Я никогда не принадлежал к поклонникам именитого писателя, даже к прославленному «Лавру» у меня есть претензии. Поругивал я, было дело, «Авиатора» (за пустоватую многозначительность и профанацию трех таких разных, но явно связанных между собой сущностей, как советский проект, либидо и загробная жизнь) и «Брисбен» (слащавость и сугубая, до беспомощности, сконструированность).
В «Чагине», сужу по первой части, уходят водолазкинские амбиции на некое стилистическое первородство (написано всё простецки, не без интеллигентского университетского юморка), но приверженность игровой прозе, с постмодернистским соблазном цитатности, остаётся. Так кого, думаю, мне эта история напоминает? Ну да, точно – роман Фридриха Горенштейна «Место», написанный в 1972 г., отредактированный в 1976-м и лежавший мертвым грузом в столе у автора (даже в самиздат не брали, но там своя история), а впервые на русском вышедший в 1991 г., известно на какой волне, точнее, спаде её.

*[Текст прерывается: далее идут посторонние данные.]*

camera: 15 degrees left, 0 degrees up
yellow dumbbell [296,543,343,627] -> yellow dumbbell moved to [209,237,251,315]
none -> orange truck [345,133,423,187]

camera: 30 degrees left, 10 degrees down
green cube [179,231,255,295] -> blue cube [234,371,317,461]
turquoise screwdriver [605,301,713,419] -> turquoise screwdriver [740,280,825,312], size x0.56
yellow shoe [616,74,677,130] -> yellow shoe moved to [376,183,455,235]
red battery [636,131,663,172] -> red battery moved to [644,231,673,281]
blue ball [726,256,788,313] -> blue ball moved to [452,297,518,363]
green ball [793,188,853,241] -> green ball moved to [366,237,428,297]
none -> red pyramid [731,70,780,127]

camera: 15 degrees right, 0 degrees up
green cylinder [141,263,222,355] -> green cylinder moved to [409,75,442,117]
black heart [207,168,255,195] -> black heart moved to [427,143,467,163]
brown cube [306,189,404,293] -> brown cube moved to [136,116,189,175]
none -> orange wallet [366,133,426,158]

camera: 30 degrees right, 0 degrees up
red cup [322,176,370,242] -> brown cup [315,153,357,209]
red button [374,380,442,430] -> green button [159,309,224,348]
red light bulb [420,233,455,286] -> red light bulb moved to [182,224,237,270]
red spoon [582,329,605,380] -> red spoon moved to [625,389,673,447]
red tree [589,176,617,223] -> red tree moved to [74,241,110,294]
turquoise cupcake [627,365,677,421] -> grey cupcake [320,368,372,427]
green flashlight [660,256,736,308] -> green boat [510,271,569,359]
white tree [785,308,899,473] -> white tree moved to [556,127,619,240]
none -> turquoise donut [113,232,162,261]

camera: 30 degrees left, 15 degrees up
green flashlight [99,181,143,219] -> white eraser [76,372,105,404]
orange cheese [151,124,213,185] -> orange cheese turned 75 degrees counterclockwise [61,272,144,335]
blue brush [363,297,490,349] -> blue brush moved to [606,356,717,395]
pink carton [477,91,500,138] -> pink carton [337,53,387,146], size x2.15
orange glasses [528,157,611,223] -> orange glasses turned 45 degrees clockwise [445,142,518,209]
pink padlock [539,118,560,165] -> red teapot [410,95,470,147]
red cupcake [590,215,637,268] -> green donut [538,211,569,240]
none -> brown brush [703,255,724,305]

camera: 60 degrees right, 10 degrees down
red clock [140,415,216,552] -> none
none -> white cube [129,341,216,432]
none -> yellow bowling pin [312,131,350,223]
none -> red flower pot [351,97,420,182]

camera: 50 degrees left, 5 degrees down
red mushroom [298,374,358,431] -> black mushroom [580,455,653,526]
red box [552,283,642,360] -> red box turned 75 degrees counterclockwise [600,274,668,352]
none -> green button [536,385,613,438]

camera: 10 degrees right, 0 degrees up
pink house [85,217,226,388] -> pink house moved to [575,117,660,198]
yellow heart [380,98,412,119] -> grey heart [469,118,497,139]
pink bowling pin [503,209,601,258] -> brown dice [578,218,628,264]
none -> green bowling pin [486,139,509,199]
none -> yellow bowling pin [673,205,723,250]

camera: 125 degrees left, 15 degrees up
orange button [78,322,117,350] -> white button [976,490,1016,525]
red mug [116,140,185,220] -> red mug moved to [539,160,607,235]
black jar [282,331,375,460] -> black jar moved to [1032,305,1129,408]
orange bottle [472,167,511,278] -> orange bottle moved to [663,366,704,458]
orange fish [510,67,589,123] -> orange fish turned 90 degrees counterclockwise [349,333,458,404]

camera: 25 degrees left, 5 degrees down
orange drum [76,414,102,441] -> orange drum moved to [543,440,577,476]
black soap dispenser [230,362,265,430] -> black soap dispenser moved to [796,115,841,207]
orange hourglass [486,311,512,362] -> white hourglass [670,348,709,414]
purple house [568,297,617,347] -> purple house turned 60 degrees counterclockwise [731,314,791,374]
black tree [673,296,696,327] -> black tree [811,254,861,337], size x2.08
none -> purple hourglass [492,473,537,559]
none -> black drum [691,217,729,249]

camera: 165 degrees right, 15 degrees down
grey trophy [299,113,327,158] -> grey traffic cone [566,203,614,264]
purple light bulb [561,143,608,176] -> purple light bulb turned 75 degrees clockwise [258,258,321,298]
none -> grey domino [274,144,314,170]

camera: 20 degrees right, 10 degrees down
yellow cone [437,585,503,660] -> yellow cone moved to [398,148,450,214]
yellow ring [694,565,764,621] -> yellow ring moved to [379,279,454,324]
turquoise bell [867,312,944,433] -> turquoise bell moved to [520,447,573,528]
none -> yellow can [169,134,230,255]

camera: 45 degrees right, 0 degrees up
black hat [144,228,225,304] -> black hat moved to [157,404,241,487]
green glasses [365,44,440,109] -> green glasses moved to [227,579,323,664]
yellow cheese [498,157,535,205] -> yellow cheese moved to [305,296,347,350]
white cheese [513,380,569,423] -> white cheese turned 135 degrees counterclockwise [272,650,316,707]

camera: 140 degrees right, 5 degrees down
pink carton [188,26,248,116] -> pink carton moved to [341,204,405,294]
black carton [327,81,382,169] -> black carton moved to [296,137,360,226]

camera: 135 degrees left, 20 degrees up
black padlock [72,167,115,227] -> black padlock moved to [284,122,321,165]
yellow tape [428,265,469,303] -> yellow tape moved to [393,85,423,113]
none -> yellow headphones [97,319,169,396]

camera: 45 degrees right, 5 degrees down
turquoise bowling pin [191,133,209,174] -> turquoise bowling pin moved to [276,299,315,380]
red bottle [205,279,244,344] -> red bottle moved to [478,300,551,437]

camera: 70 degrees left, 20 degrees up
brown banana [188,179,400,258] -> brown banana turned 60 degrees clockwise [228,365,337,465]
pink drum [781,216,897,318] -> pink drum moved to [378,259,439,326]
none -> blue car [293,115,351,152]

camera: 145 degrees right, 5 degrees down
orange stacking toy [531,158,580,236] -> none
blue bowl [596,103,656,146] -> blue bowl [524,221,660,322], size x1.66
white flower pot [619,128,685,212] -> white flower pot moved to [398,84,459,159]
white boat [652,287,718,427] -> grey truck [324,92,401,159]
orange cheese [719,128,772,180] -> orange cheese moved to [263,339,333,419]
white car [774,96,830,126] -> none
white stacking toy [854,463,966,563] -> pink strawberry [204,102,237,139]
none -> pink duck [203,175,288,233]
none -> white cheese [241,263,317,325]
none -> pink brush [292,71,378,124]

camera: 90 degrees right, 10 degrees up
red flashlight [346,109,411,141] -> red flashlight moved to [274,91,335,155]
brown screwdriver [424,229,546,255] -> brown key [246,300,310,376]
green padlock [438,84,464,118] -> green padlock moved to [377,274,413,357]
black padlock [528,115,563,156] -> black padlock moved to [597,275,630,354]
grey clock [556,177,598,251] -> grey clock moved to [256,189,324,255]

Ну, растиньяковский сюжет способного (у Водолазкина – с одной, но феноменальной способностью) молодого человека в имперских столицах, да в эпоху перемен – слишком общий, а вот дальше идут совпадения фабульные и смущающие. Подтаивающая грязями империя, хрущевские хляби, подпольные кружки, КГБ в качестве борхесовской библиотеки (Горенштейн едва ли читал Борхеса, а вот Водолазкин обоих) как субстанция просвещающая, карающая и метафизическая. Нежная девушка из хорошей богатой семьи, служащей режиму творчеством, которая предпочитает одного стукача другому, и Новочерскасский бунт как мотор сюжета.
С негодованием отвергаю версию о прямых заимствованиях и продолжаю размышлять над феноменом советских шестидесятых, которые заставили в одинаковых, до зеркальности, категориях описать себя и Фридриха Горенштейна, ощущавшего себя пророком ветхозаветной принадлежности, и Евгения Водолазкина, специалиста по русскому литературному средневековью.